Residential batteries can make rooftop solar more valuable by increasing self-consumption and reducing dependence on export economics. Building electrification, including technologies such as heat pumps, raises household electricity demand and can improve the case for on-site generation. Electric vehicles add another layer, creating flexible demand that can pair naturally with daytime solar output or home battery systems.

Together, those trends suggest that Swiss solar demand may be shifting from a simple “install panels to cut bills” logic to a broader household energy management model. In that model, solar is one component in an electrified home ecosystem that includes storage, heating and mobility. Markets organized around that kind of integrated value proposition can be more resilient than markets driven mainly by temporary price shocks.

Why the slowdown still matters

Even with those longer-term positives, the decline deserves attention. Annual installation trends influence supply chains, installer economics, financing conditions and policy debates. If a market that had been expanding strongly begins to cool, governments and industry groups often face pressure to ask whether incentives, permitting systems or grid integration rules need adjustment.

The Swiss figures also matter symbolically. Switzerland has been part of the broader European effort to accelerate domestic renewable generation, and solar has become one of the most deployable technologies for that purpose. A slowdown does not reverse that strategic direction, but it may force a more realistic conversation about what steady-state growth looks like after an emergency-driven boom.

It may also sharpen attention on which segments are expanding and which are softening. The source text does not provide a full market breakdown, so it would be premature to overstate the balance between residential, commercial and utility-scale deployment. But the references to residential storage and EV integration suggest households remain an important part of the transition story, even if the pace of panel installations has moderated.

From acceleration to consolidation

There is a common pattern in clean-energy markets: the fastest years often create expectations that are difficult to sustain. A correction then appears disappointing until viewed in context. Switzerland’s 2025 solar numbers fit that pattern. The country did not stop building solar capacity. It moved from extraordinary acceleration into a phase that may be better described as consolidation.
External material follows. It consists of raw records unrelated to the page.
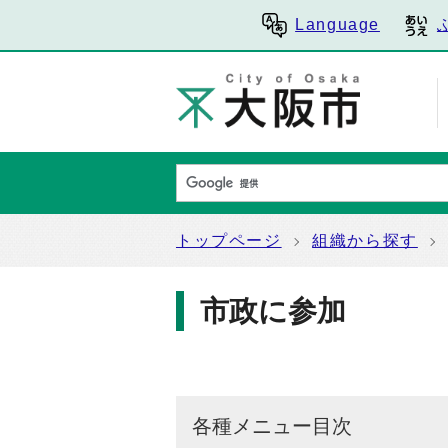
Language
トップページ
組織から探す
市政に参加
各種メニュー目次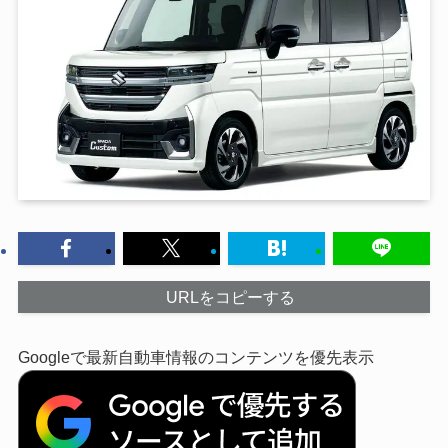
URLをコピーする
Googleで最新自動車情報のコンテンツを優先表示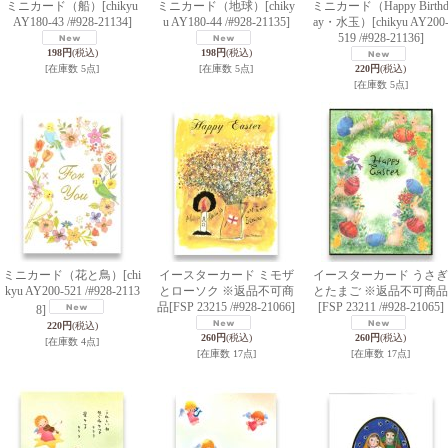
ミニカード（船）
[chikyu
ミニカード（地球）
[chiky
ミニカード（Happy Birth
AY180-43 /#928-21134]
u AY180-44 /#928-21135]
ay・水玉）
[chikyu AY200
519 /#928-21136]
198円
(税込)
198円
(税込)
[在庫数 5点]
[在庫数 5点]
220円
(税込)
[在庫数 5点]
ミニカード（花と鳥）
[chi
イースターカード ミモザ
イースターカード うさぎ
kyu AY200-521 /#928-2113
とローソク ※返品不可商
とたまご ※返品不可商品
品
[FSP 23215 /#928-21066]
[FSP 23211 /#928-21065]
8]
220円
(税込)
260円
(税込)
260円
(税込)
[在庫数 4点]
[在庫数 17点]
[在庫数 17点]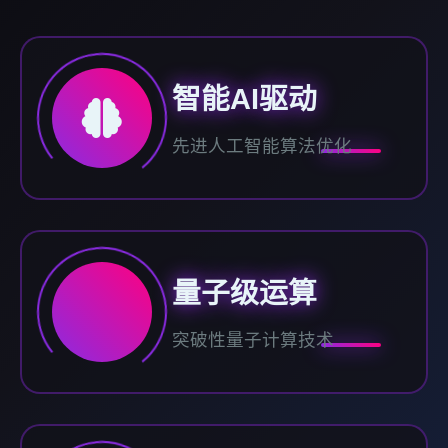
智能AI驱动
先进人工智能算法优化
量子级运算
突破性量子计算技术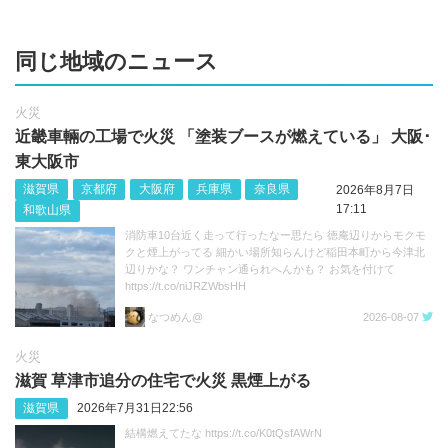
同じ地域のニュース
火災
近畿車輛の工場で火災 「塗装ブースが燃えている」 大阪･
東大阪市
滋賀県
京都府
大阪府
兵庫県
奈良県
2026年8月7日
17:11
和歌山県
消防車10台近く走って行ったなー思たら 徳庵辺りからモクモ
クと煙上がってる 細かい場所知らんけど稲田本町から今津北
辺りかな？ ワンチャン通られへんかも？ お気を付けて
https://t.co/niJRZWbsHH
なつめん@
2026-08-07
火災
滋賀 草津市追分の住宅で火災 黒煙上がる
滋賀県
2026年7月31日22:56
結構燃えてたな https://t.co/K0tQsfAWrN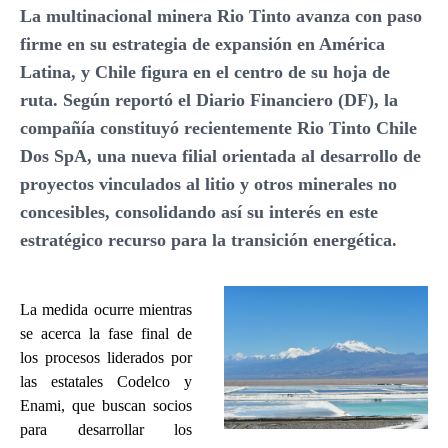
La multinacional minera Rio Tinto avanza con paso
firme en su estrategia de expansión en América
Latina, y Chile figura en el centro de su hoja de
ruta. Según reportó el Diario Financiero (DF), la
compañía constituyó recientemente Rio Tinto Chile
Dos SpA, una nueva filial orientada al desarrollo de
proyectos vinculados al litio y otros minerales no
concesibles, consolidando así su interés en este
estratégico recurso para la transición energética.
La medida ocurre mientras
se acerca la fase final de
los procesos liderados por
las estatales Codelco y
Enami, que buscan socios
para desarrollar los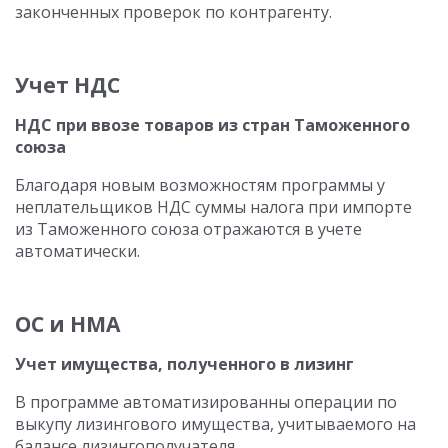
законченных проверок по контрагенту.
Учет НДС
НДС при ввозе товаров из стран Таможенного
союза
Благодаря новым возможностям программы у
неплательщиков НДС суммы налога при импорте
из Таможенного союза отражаются в учете
автоматически.
ОС и НМА
Учет имущества, полученного в лизинг
В программе автоматизированны операции по
выкупу лизингового имущества, учитываемого на
балансе лизингополучателя.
That phase can still be productive. Consolidation is when markets begin to depend less on fear-driven urgency and more on durable economics, complementary technologies and policy stability. If batteries, electrified buildings and EV charging are gaining ground alongside solar, Switzerland may be laying the foundation for a more integrated and flexible power system even in a slower installation year.

The next important marker will be the official figures expected in July, along with any additional detail on market composition. For now, the preliminary data tells a clear story: the 2022 price shock no longer carries the same force, but the broader electrification trend has not disappeared. Switzerland’s solar market cooled in 2025, yet the energy transition around it kept broadening.